第14話弟子入り
やせっぽちの神様』
「え、ちょ……何で避けられないのコレ!?」
「うっそ……反応早すぎじゃない?」
「顔が笑ってるのにパンチが見えないの何……怖……」
──周囲のどよめきが、俺には正直ちょっと居心地悪い。
「……やっぱ俺、浮いてるよな」
格闘技術支援プログラムの一環で、俺――堂島迅は今、都内某所の格闘技道場にいる。
もちろん、弱点克服のためだ。
前のダンジョン、神喰い。あいつには俺の“力”が通じなかった。
「俺は、強くなりたい。技の面で、今の俺は足りてない」
そう自覚したからこそ来た。
が――
「堂島くん、ちょっとストップ。ええと、はい、これはですね、もう『人類と呼べない部類』です!」
明るく笑いながら、インストラクターのお姉さんが親指を立ててくる。
「ごめんね? 悪いけど、ウチで教えられること、もう無いかな!」
「……早いなおい」
練習相手は全員軽傷、医務室が混雑してる。
俺は一応加減してたつもりなんだが……。
横にいたユキが端末を操作しながら言う。
「合理的に判断するなら、ここの教授体系では、迅に“技術”の習得は不可能」
「だろうなぁ……」
「だから、別の手段を提示する」
そう言った次の瞬間だった。
「――おーい、どいたどいた。ヤクルトとカレーパンどこだ?」
どこからともなく現れたのは、猫背の老人だった。
白髪は寝ぐせつき放題。
ヨレヨレのジャージにサンダル履き。
手にはコンビニ袋と週刊漫画誌。
完全に「どこにでもいるジジイ」だった。
「……おやっさん、そっちもう生徒入れちゃダメだって言ったじゃないですか~」
スタッフが苦笑しながら声をかける。
「あー? 知らん。
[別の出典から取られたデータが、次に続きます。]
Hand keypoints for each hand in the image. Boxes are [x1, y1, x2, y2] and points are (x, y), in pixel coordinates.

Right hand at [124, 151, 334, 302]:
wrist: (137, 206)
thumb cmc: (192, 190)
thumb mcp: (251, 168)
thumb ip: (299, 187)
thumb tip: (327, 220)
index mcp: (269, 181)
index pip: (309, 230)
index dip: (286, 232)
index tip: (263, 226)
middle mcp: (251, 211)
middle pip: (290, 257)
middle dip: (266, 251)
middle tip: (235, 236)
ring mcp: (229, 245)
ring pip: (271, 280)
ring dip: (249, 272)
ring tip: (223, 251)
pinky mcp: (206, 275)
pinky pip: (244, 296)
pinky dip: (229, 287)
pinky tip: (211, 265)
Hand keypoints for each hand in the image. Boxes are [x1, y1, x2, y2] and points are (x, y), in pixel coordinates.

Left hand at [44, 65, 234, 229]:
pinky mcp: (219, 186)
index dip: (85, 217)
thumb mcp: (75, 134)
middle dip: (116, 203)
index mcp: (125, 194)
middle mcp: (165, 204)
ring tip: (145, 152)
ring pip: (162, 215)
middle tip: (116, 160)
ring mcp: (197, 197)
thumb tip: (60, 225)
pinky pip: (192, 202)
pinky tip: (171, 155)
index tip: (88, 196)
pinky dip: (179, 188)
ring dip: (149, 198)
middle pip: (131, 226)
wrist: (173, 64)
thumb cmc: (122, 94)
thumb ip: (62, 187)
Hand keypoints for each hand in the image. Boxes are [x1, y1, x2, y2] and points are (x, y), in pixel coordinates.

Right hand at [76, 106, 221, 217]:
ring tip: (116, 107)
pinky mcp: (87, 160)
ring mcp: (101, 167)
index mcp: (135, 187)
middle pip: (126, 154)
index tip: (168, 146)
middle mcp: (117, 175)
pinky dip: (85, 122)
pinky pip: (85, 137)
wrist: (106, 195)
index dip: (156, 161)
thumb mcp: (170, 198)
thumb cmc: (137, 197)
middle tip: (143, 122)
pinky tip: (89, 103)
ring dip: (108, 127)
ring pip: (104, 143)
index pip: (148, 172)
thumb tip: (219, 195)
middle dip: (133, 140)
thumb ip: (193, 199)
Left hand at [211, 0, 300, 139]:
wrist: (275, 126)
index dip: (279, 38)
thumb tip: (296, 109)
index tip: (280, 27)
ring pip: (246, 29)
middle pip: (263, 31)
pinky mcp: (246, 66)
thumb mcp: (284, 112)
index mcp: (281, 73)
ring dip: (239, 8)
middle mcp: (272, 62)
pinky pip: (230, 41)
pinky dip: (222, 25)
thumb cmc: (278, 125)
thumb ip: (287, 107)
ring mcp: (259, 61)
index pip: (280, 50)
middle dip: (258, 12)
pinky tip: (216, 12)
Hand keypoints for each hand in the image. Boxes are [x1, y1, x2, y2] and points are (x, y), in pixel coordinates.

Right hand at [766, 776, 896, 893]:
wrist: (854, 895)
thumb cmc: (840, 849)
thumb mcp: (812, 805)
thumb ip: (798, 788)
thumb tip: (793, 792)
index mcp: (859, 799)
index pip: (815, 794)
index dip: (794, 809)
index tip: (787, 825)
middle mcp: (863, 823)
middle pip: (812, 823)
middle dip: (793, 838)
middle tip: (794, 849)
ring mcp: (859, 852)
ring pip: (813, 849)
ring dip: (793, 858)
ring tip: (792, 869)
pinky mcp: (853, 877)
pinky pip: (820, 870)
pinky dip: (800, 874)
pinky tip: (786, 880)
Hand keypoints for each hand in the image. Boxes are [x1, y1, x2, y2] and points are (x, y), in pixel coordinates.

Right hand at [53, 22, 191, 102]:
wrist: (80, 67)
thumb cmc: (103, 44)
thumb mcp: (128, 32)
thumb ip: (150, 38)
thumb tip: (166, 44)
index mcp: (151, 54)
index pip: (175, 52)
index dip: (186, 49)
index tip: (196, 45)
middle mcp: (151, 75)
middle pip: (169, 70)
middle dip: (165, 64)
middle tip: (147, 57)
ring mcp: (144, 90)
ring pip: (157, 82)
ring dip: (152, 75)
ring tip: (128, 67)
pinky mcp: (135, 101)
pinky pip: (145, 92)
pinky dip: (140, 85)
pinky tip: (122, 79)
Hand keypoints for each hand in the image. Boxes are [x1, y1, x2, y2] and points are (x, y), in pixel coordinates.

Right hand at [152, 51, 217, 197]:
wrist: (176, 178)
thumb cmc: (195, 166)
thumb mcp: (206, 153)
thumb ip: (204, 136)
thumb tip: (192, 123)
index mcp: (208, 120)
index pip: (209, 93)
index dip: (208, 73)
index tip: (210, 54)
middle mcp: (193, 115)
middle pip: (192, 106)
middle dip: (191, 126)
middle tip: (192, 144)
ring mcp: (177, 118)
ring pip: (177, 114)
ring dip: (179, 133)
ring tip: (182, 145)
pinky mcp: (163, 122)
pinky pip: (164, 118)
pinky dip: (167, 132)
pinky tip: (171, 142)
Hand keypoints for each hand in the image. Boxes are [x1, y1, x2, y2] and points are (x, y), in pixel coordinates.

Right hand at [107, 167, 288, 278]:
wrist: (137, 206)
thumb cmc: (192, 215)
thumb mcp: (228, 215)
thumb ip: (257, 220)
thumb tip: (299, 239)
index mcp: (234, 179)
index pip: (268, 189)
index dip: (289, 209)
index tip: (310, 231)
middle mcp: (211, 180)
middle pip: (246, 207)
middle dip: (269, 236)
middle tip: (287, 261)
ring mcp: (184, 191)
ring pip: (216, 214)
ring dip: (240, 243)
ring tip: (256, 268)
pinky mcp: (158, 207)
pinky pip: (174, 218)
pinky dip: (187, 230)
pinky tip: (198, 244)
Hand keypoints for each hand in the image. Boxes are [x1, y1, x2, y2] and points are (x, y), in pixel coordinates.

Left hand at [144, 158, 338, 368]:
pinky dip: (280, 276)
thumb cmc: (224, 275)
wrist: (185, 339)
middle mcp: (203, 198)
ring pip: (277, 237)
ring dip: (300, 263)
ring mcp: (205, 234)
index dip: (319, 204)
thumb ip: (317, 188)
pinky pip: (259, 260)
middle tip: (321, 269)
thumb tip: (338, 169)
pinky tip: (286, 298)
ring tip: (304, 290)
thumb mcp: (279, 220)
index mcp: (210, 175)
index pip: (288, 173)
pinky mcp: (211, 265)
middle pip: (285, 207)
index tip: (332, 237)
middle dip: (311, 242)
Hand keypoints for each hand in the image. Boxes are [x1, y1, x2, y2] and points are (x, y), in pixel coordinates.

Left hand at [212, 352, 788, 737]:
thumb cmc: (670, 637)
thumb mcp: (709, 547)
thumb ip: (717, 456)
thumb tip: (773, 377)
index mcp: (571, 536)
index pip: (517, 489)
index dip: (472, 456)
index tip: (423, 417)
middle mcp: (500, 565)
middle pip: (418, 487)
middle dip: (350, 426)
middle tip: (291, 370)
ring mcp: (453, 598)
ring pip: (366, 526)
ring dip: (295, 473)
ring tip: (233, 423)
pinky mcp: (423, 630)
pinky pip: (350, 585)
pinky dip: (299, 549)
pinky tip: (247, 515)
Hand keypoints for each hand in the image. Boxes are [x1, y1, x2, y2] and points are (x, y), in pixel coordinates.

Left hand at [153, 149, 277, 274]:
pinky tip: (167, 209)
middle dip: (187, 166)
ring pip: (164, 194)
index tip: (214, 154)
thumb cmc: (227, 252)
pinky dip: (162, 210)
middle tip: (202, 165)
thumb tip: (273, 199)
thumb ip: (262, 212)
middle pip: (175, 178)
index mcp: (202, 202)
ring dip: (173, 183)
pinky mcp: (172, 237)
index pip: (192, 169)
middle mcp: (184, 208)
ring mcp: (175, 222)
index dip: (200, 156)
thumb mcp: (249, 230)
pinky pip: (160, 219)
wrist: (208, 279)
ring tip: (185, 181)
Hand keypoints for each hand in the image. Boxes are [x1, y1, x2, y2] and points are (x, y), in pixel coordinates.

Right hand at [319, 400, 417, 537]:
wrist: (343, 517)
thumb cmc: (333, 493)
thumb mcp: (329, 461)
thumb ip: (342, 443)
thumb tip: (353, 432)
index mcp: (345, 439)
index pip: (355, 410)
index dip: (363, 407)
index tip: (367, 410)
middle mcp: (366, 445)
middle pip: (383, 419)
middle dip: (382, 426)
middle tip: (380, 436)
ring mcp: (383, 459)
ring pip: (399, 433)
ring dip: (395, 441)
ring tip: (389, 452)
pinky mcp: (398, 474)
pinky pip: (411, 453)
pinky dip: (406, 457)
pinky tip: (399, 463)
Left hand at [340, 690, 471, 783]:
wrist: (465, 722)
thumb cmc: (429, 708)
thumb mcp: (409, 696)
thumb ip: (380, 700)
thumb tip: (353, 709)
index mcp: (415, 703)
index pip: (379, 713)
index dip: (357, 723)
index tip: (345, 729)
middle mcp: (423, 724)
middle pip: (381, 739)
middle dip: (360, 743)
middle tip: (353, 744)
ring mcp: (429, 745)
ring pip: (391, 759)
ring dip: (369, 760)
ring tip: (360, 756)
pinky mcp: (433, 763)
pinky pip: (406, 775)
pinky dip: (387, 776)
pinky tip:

ていうか俺、引退してるしなぁ……でもまぁ、一応聞いとくか」
彼は俺の方を向いた。
目が、合った。
その瞬間、空気が変わった。
「……いい目してるな、坊主」
「……は?」
「お前、堂島迅ってやつだな」
「……ああ。そうだけど」
「拳に魂がねぇな。けど、“芯”はある。だったら鍛えりゃいい」
「……アンタ誰?」
彼は、にたりと笑った。
「俺か? 烏丸冴牙。“喧嘩の神”だよ」
「……はい?」
「知らない?」
周囲がざわつく。
「え、今なんて……」
「喧嘩の神? あの……喧嘩の神?」
「ってことは、都市伝説じゃなかったのか……!?」
ユキの端末が即座に反応する。
「確認完了。烏丸冴牙。国家指定・対人戦闘非公開S級実戦者。かつて“人間戦術兵器”と称され、活動歴の大半が機密指定。……正体不明のまま、5年前に引退」
「アンタ……本物なのか?」
「まぁな。実際、俺はもう引退してんだけどな。でも……暇つぶしにはいい」
彼は俺に指を突きつけた。
「坊主。お前、俺のところで鍛えるか?」
「……どのくらい?」
「2ヶ月。たった2ヶ月で、お前を“拳”にしてやる」
俺は、即答していた。
「……やってやるよ、“神様”」
■
後日。
山奥の古びた道場――
その畳に寝転び、ヨーグルトを食べる冴牙に、俺は深く頭を下げた。
「よろしくお願いします、師匠」
「ま、死ななきゃ上出来だ。じゃ、まずは地面掘れ。素手で」
「は?」
「拳を作るなら、まずは土を知れ。合理的だろ?」
……とんでもねぇ爺さんに、弟子入りしちまった。
でも今の俺には、こういう“非常識”が必要なのかもしれない。
――技を得るために。
次の神喰い戦、その先に進むために。